As if you couldn’t guess, I’ve been filling what little down time I have with more creativity. I’ve been hanging artwork on my walls that make me smile and dream of made up stories of what the artwork tells me. Or, what I want it to say.
I wrote about this barn last week, and over the weekend, I put aside the big project I’m currently working on (and yes, coming soon, right here) and decided to hang a collection that had been sitting neatly stacked on the bottom shelf of my design table, patiently waiting to be displayed.
What I’m talking about is a collection of plates. Old plates. Some from the 1800s. Others, quite a bit newer. I’ve been collecting them for about 3 years now with the intent of hanging them in my remodeled master bedroom. But, things happen and priorities shift and that master bedroom makeover is tabled for the time being. The plates though – well they’re just too pretty to sit, stacked. They needed to be hung and what better place than the kitchen.
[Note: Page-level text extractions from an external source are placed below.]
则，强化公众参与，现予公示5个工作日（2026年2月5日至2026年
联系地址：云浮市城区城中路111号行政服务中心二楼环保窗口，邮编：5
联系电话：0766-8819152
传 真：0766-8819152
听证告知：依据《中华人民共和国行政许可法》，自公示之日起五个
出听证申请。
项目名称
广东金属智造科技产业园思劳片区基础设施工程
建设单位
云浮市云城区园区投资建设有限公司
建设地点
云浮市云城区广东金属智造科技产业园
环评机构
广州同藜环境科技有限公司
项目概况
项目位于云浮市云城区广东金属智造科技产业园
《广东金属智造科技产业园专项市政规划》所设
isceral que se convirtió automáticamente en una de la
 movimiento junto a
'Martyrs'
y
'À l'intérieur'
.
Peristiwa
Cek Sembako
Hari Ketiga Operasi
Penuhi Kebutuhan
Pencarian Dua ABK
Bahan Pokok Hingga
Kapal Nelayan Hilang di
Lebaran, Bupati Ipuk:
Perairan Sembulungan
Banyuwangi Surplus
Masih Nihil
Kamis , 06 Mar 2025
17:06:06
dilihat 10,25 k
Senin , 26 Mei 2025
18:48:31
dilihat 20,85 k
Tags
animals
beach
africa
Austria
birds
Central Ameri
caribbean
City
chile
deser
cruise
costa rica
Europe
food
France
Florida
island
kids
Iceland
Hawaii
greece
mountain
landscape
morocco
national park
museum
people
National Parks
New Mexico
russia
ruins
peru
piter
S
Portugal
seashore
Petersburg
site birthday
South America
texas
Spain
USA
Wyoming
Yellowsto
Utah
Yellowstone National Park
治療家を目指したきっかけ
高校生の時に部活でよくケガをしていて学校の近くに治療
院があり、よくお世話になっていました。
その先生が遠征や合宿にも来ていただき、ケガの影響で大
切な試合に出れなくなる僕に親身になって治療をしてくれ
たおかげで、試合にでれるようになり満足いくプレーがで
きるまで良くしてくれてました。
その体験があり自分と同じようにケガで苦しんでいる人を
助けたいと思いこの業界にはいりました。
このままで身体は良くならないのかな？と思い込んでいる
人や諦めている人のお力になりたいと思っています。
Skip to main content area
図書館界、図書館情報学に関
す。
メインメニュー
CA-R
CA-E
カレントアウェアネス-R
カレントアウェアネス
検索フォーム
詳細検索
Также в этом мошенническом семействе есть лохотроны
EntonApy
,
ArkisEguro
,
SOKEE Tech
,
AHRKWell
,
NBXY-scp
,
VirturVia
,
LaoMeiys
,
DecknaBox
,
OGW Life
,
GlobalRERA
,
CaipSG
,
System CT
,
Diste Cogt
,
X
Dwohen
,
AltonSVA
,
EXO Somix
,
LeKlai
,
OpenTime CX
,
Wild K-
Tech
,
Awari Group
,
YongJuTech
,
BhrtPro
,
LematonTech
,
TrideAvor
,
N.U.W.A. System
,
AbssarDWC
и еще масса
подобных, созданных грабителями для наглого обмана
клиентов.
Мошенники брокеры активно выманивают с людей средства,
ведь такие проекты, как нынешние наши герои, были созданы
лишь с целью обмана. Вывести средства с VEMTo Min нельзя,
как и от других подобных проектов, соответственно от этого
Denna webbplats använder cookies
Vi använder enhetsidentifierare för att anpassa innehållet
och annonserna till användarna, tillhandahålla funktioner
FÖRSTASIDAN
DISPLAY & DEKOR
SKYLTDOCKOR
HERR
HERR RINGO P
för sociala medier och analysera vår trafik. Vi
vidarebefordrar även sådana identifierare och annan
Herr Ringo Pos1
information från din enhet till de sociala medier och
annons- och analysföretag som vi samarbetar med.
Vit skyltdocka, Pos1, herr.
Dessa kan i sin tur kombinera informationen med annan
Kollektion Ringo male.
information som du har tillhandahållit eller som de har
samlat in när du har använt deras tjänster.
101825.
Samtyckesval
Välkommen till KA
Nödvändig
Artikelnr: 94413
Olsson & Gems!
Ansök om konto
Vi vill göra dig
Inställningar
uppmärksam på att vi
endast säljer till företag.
More specifically, above the newly refinished dresser.
In my aim to spruce up the place and make things a tad more sophisticated, I took down one of the three signs I had hanging in our kitchen, moved a sketch to another wall, and the Pinocchio marionette now lives over by the cookbooks.
I carefully laid out the plates in the pattern that I deemed good. Thing is though, once I started to hang the plates, that pattern went out the window. The plates ended up telling me where they wanted to hang. And the little project that I thought would be a quick one, took me a bit longer. The best part about it, I had lost track of time. I was enjoying hanging these plates so much that a couple hours flew by, feeling like only a few minutes. Funny how that works. Each plate, with their date on the back, started telling their story. I wondered how many meals each plate hosted, or if ever they were displayed on a wall as they are now.
Hanging there in this little niche of the kitchen, the collection is right at home. Vibrant colors of various sizes are bringing old and new personality to the wall. Perhaps, one could say, history is art. What is old, is new again.